begin
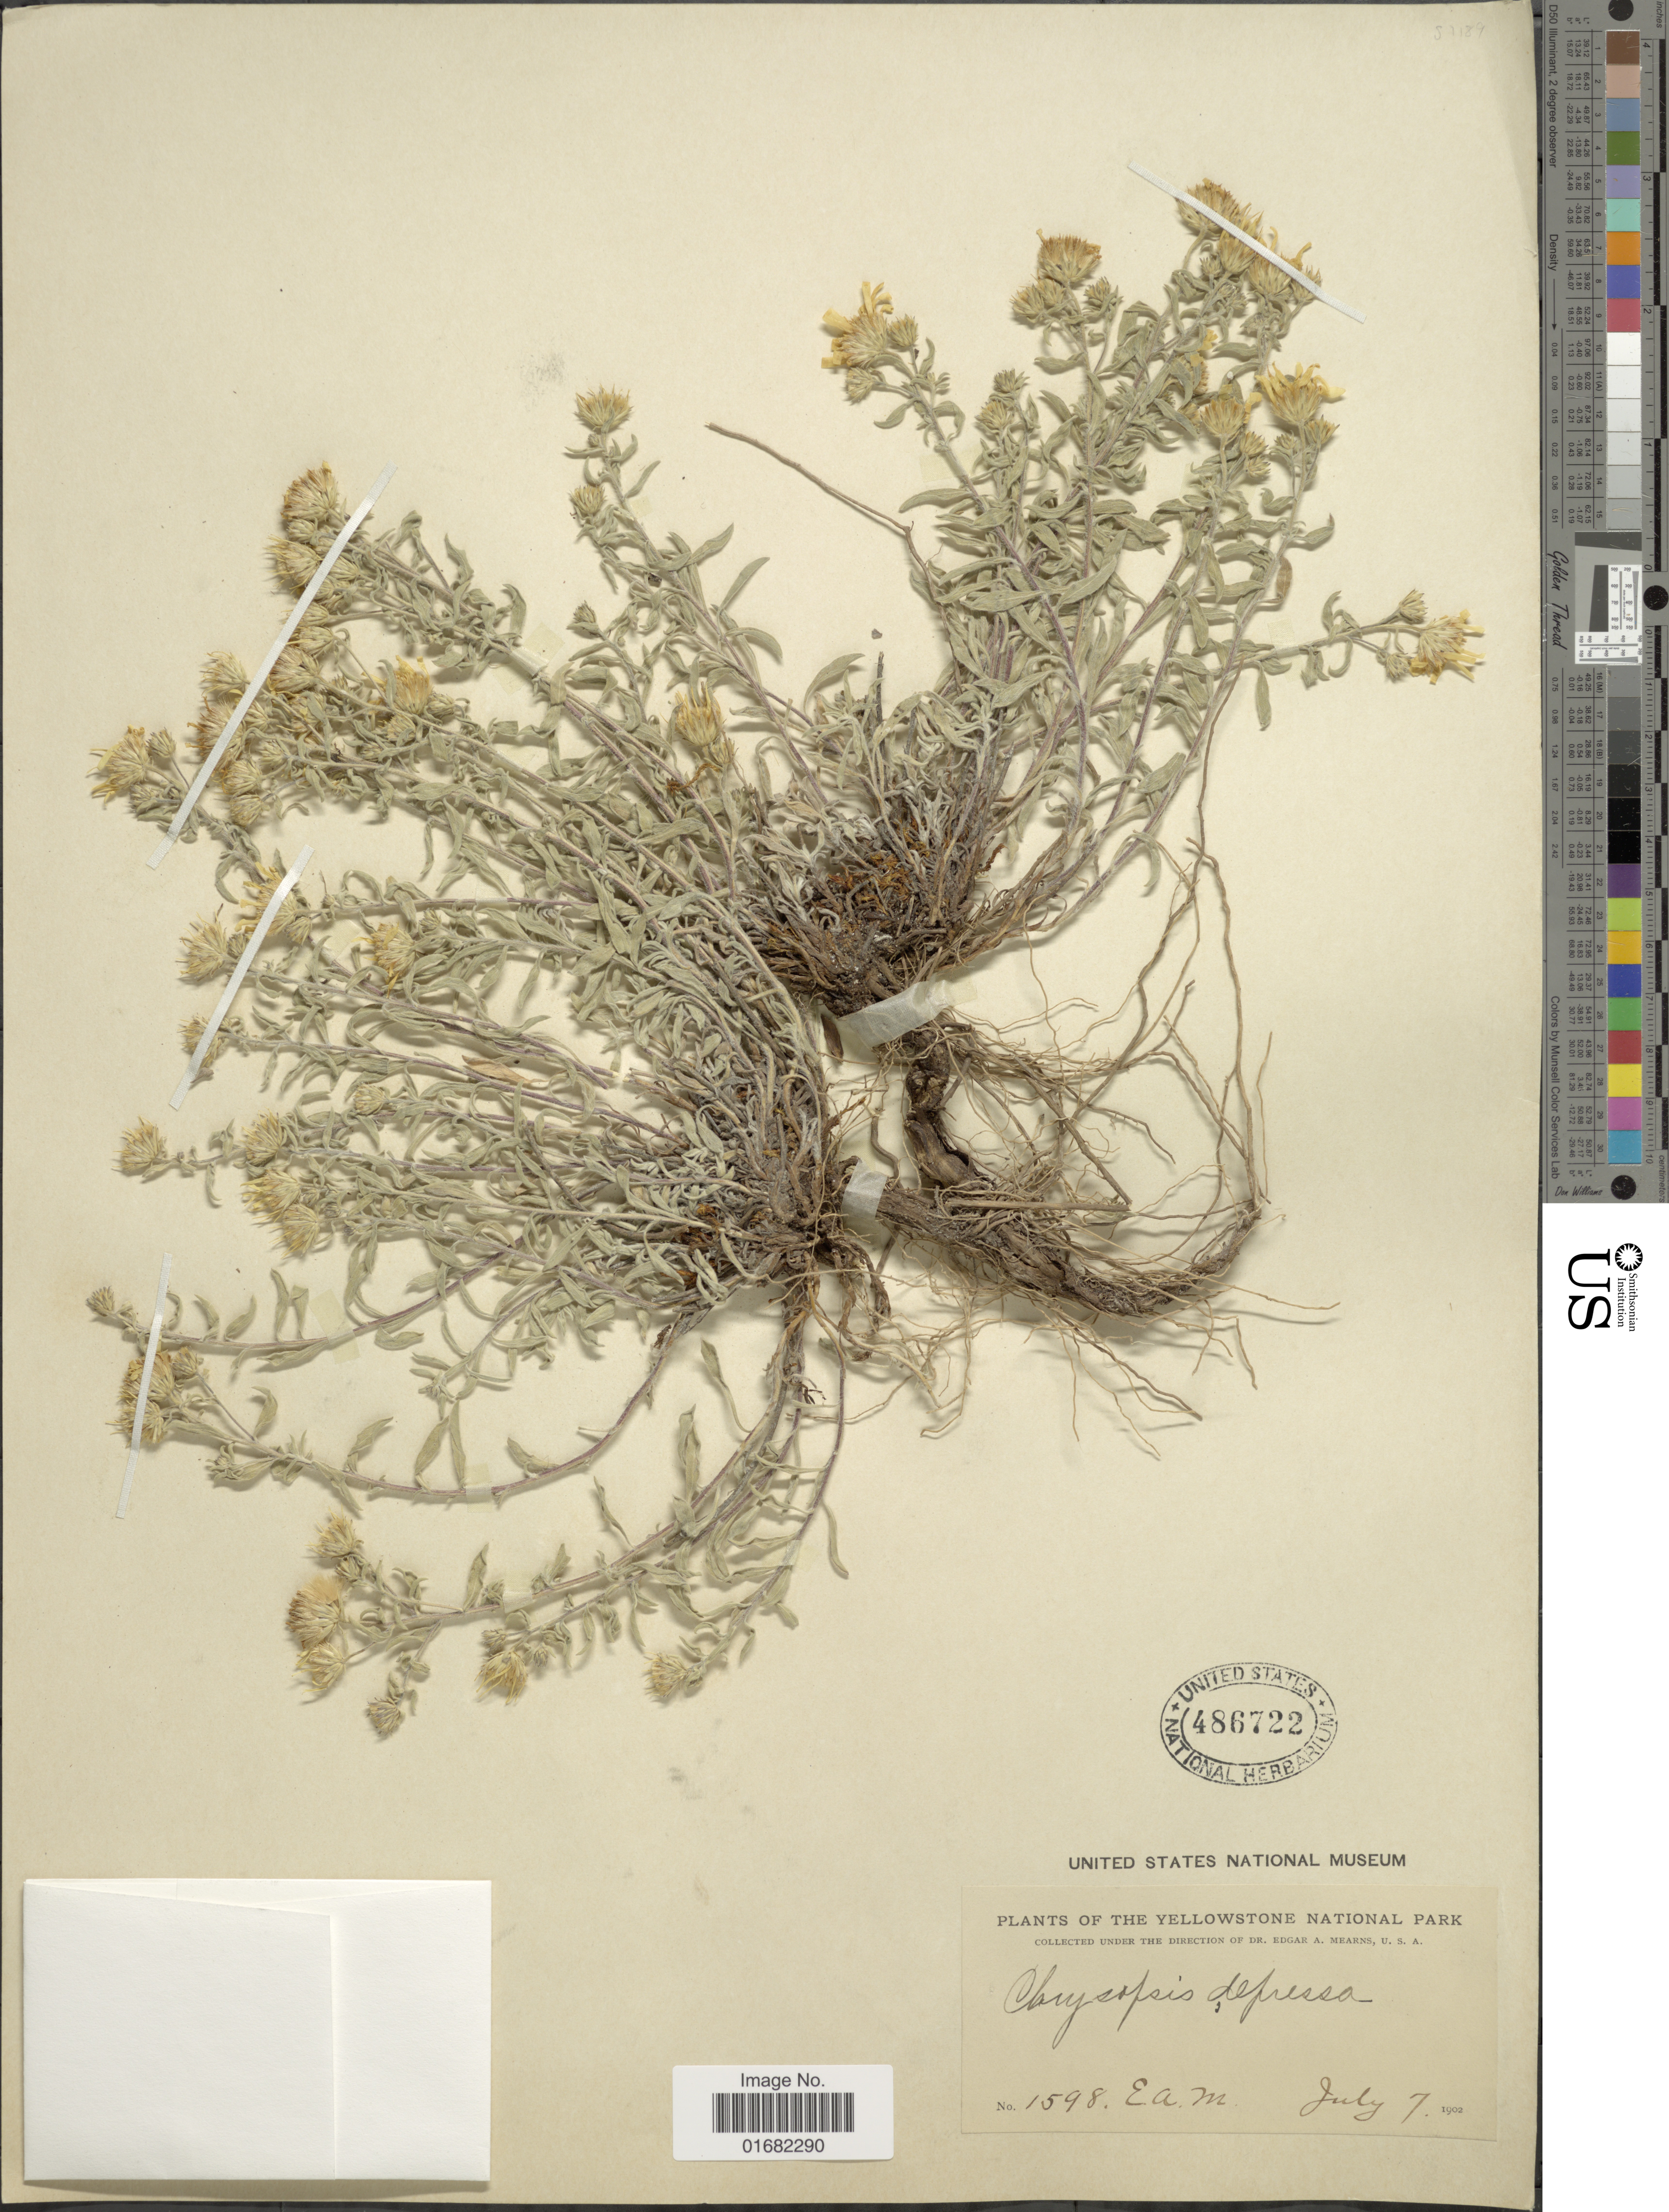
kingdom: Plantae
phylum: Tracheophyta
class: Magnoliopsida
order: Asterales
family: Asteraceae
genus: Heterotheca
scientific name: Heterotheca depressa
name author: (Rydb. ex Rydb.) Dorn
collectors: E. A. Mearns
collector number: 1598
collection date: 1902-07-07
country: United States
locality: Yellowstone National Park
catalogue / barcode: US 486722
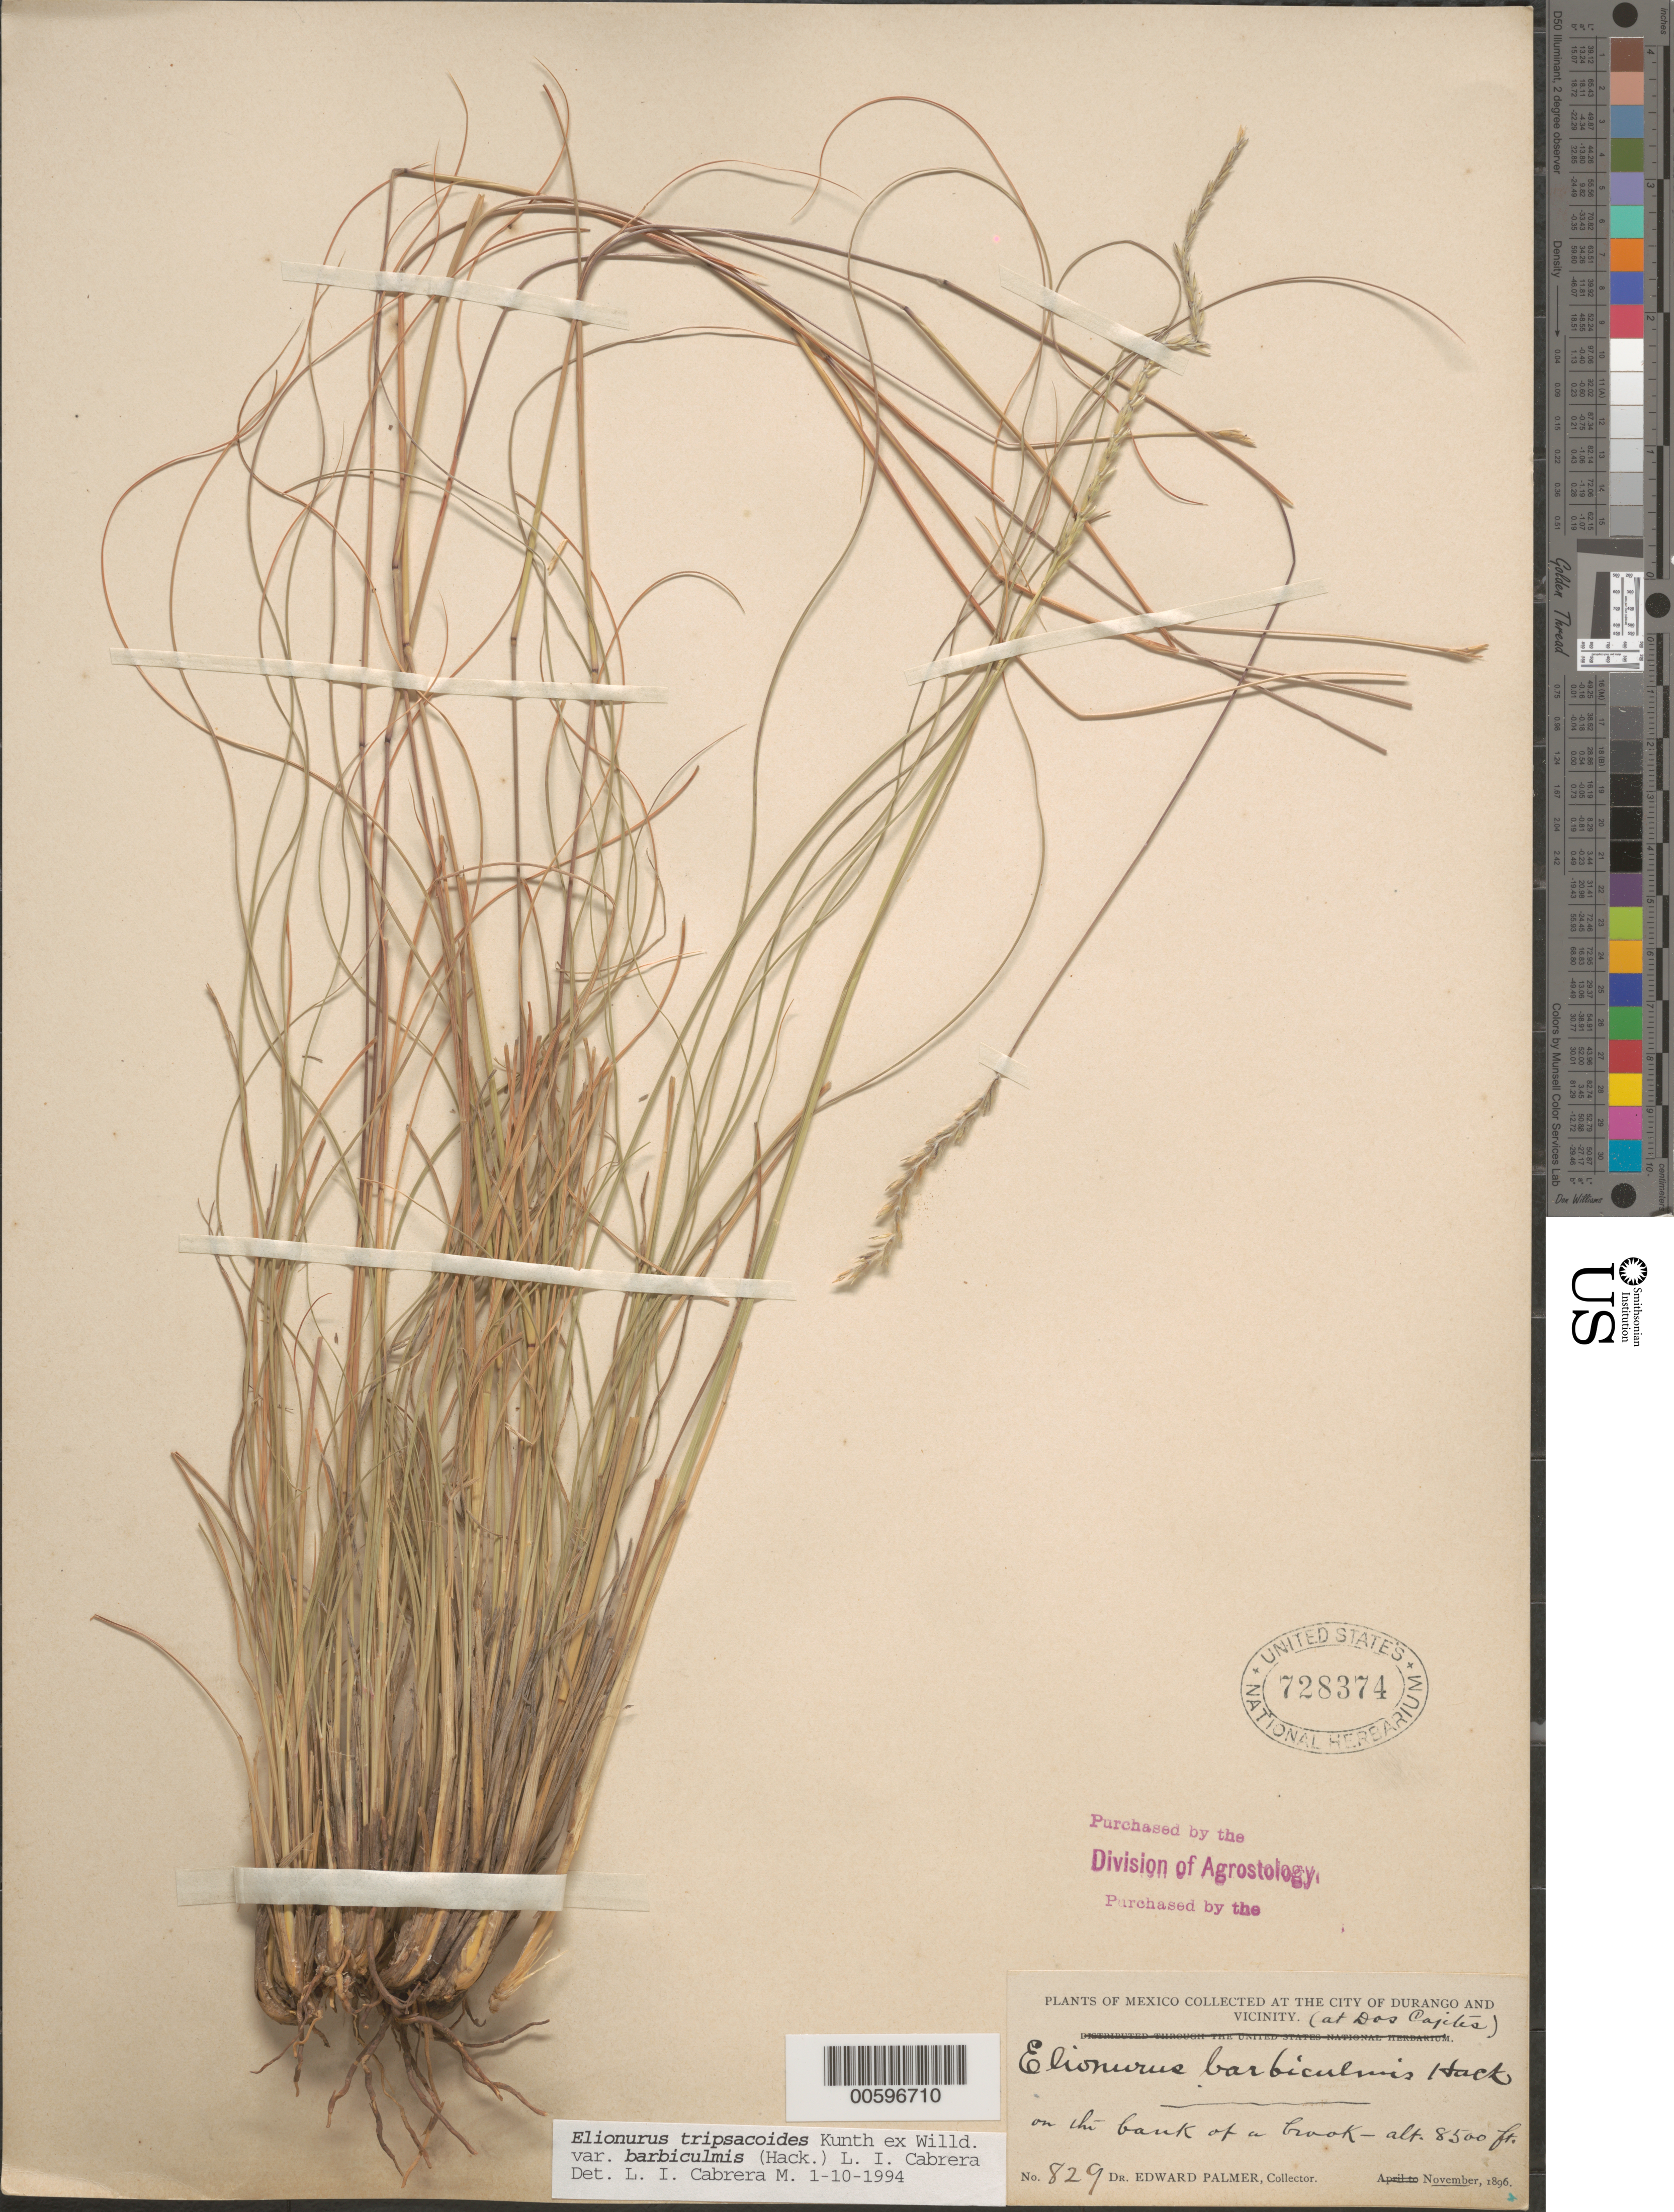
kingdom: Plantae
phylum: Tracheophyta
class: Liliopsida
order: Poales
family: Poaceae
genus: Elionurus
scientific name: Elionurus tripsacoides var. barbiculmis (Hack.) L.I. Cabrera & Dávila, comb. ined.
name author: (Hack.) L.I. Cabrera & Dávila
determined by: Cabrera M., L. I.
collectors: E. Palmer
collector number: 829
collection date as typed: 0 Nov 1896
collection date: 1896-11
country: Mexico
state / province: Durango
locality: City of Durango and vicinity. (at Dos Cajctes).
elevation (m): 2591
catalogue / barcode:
end
* _EXERCISE TASK_:
Output the stretch of the data from the line containing "class: Liliopsida" through the final line as a numbered list, omitting any blank lines.

* _REPLY_:
1. class: Liliopsida
2. order: Poales
3. family: Poaceae
4. genus: Elionurus
5. scientific name: Elionurus tripsacoides var. barbiculmis (Hack.) L.I. Cabrera & Dávila, comb. ined.
6. name author: (Hack.) L.I. Cabrera & Dávila
7. determined by: Cabrera M., L. I.
8. collectors: E. Palmer
9. collector number: 829
10. collection date as typed: 0 Nov 1896
11. collection date: 1896-11
12. country: Mexico
13. state / province: Durango
14. locality: City of Durango and vicinity. (at Dos Cajctes).
15. elevation (m): 2591
16. catalogue / barcode:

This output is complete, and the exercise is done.